3
In the third week of December Keble returned to Hillside after his first session in the Provincial Assembly. He had been loth to leave his wife at the ranch, but she had been too weak to accompany him and was still somewhat less energetic than she had formerly been. Keble found her on a divan in her own sitting room, with the monkey propped up beside her.
“It’s just as you said it would be,” he remarked. “Having to waste precious weeks in that dull hole makes the ranch so unbelievably wonderful a place to come back to!”
When the first questions had been answered, Louise held up a prettily bound little volume from which she had been reading. “Look! A Christmas present already,—from Walter Windrom. A collection of his own verse.”
Keble admired it, then Louise, in a tone which she succeeded in making casual, said, indicating one of the pages, “That’s a strange sort of poem, the one called ‘Constancy’. Whatever made Walter write a thing like that?”
Keble read the poem. “I’ve seen it before. It’s quite an old one. Girlie clipped it from some review or other and sent it to me.”

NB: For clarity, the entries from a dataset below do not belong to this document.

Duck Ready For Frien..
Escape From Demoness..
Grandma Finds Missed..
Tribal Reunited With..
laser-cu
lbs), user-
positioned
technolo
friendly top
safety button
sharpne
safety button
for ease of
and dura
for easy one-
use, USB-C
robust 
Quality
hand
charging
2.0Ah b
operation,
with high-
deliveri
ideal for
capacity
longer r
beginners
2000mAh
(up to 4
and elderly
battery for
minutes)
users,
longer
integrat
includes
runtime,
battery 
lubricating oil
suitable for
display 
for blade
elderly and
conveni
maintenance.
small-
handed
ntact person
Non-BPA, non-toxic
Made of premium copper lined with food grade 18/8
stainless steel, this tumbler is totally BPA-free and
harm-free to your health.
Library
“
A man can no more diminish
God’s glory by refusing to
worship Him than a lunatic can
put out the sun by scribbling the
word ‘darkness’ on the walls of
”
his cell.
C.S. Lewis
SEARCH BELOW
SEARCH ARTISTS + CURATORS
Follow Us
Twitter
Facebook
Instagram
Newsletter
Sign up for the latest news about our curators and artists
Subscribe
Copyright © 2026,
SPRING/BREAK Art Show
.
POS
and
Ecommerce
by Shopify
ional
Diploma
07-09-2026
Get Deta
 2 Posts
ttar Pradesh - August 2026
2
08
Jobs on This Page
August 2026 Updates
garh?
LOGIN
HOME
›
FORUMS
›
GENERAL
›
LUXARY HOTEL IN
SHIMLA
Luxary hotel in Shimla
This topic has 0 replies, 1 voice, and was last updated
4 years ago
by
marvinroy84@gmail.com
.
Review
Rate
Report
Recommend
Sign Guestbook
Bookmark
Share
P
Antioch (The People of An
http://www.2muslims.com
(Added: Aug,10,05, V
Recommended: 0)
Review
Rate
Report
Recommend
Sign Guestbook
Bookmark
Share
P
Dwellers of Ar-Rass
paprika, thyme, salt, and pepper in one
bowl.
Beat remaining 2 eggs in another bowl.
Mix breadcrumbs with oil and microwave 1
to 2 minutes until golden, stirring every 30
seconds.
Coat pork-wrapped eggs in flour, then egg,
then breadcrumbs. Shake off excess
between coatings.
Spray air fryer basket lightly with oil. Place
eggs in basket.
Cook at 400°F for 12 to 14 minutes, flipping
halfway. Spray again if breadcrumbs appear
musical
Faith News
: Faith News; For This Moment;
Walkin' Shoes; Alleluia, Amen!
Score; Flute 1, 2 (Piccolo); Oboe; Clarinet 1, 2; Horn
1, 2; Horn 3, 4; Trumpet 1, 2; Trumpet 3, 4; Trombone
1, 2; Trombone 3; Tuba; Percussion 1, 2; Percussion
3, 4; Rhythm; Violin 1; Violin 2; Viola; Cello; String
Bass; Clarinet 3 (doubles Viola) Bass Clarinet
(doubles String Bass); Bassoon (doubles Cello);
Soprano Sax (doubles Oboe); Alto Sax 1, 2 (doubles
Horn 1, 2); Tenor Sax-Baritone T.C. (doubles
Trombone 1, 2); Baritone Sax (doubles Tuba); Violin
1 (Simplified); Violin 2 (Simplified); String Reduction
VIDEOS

“What does it mean?” Louise insisted.
“How should I know?” he laughed. “Girlie had a theory about it. Walter was smitten with an American actress for a while,—what was her name? Myra something: Myra Pelter. She treated him rather shabbily. Took his present, then threw him down for somebody else, I believe, after they’d been rather thicker, as a matter of fact, than Girlie quite knew. Walter is romantic, you know, for all his careful cynicism; he’s always singing the praises of bad lots, and that makes Girlie wild, naturally. Girlie said the poem was Walter’s attempt to justify this Myra person’s uppish treatment of him, an attempt to make her out a lady with duties to art,—all that sort of blether. It’s Girlie’s prosaic imagination: she can never read a book or a poem without trying to fit it, word for word, into the author’s private life. I had quite forgotten its existence.”
It was difficult for Louise to conceal her relief after years of pent-up unhappiness caused by her over-subjective interpretation of the poem’s mission. “How could a man as clever as Walter ever take Myra Pelter and her art seriously. Miriam and I went to see her once. She’s only a Japanese doll!”
“Dolls are an important institution. They have turned wiser heads than Walter’s.”